Calderoli ha fatto un discorso che più bossiano non si può («senza Bossi non saremmo un cazzo», abbia pazienza ma la Lega parla così). Poi ha detto di non esser d’accordo sul referendum per cambiare la legge elettorale, «allora è meglio cambiare la legge elettorale in Parlamento». Reguzzoni, sulla durata del govern «Chi vivrà vedrà».Il più atteso era Maroni. A parte la battuta «andare avanti è difficile», il discorso è stato tutto pro-Bossi. «Il governo non è un fine, ma un mezzo per combattere la nostra battaglia sul federalismo e ci saremo fino a quando ce lo dirà Umberto Bossi».

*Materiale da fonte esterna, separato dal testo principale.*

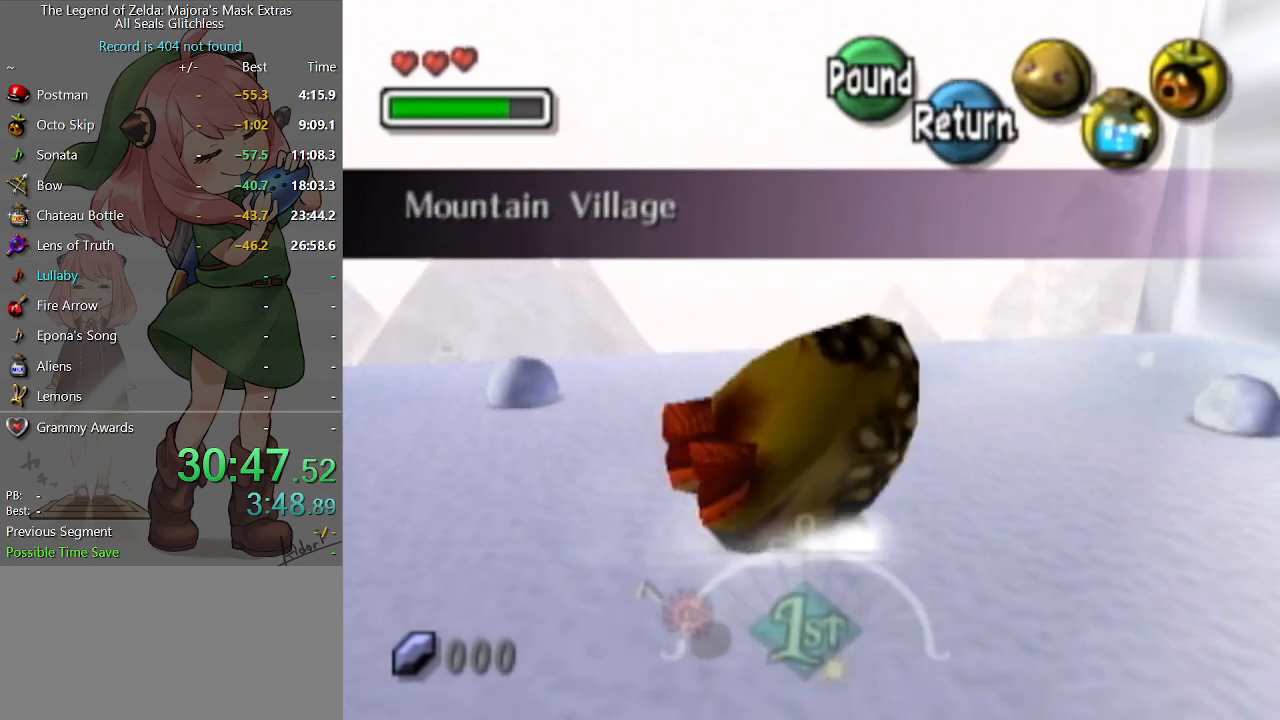
{"buttons": ["A"], "left_stick": "up-right", "right_stick": "center", "events": []}
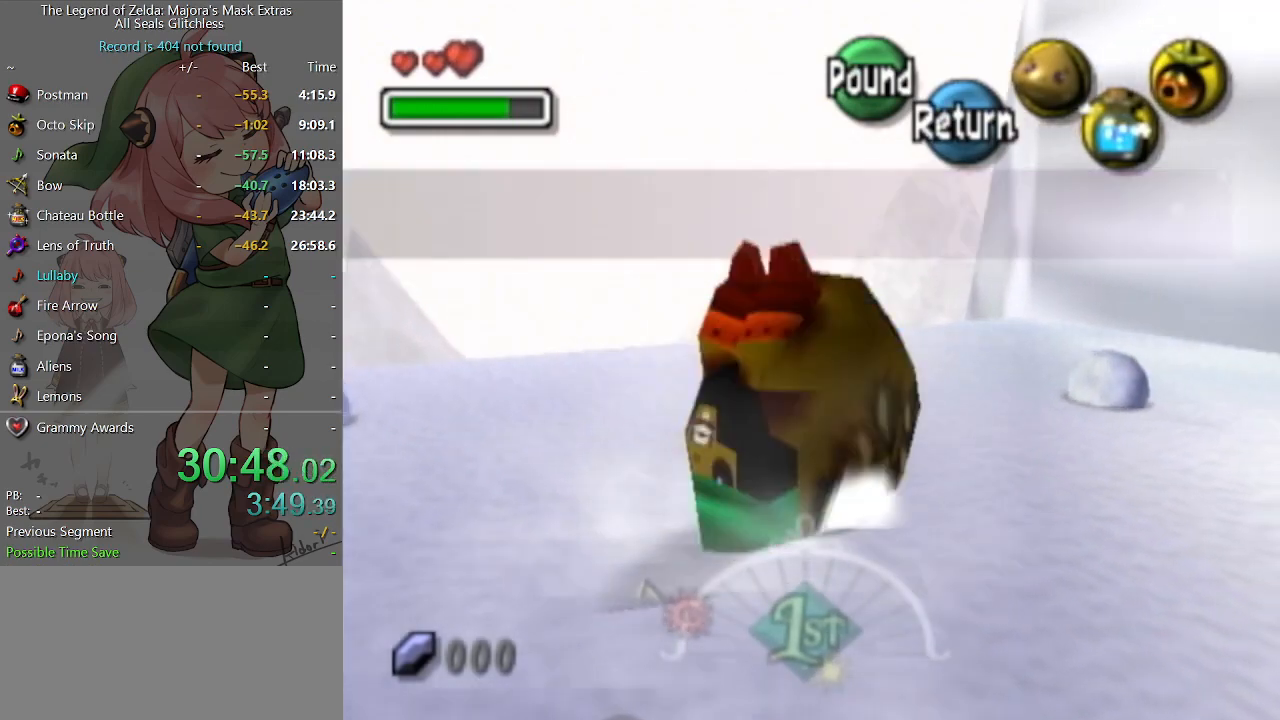
{"buttons": ["A"], "left_stick": "up", "right_stick": "center", "events": [[333, "left_stick", "up"]]}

• La questione dei rapporti tra Bossi e Maroni si capirà al momento del voto su Milanese, no?
Sì, Marco Milanese, che la procura di Napoli vuole arrestare perché lo sospetta al centro di una rete di favoritismi messa in piedi al tempo in cui era il braccio destro di Tremonti. Ricorderà che c’è un’altra questione, sull’appartamento dato in affitto a Tremonti e che il ministro pagava in contanti… Basta, la richiesta d’arresto è stata respinta in commissione (la Lega ha votato pro-Milanese), ma deve ora essere votata in aula. È probabile che l’opposizione riesca a ottenere il voto segreto. I deputati sono, per 4/5, maroniani. Voteranno per l’arresto? Bossi ha detto che non gli piace mandare la gente in carcere, nello stesso tempo ai deputati della Lega e a quelli dell’Udc è stata lasciata libertà di coscienza. È possibile che il governo non cada neanche dopo un voto favorevole al carcere, ma certo sarebbe il segno che la guerra dentro il Carroccio è dichiarata ufficialmente. Tra l’altro tutte queste manifestazioni leghiste per il dio Po hanno avuto un seguito molto inferiore a quello dell’anno scorso. Sabato, a Ro Ferrarese, c’erano dieci persone.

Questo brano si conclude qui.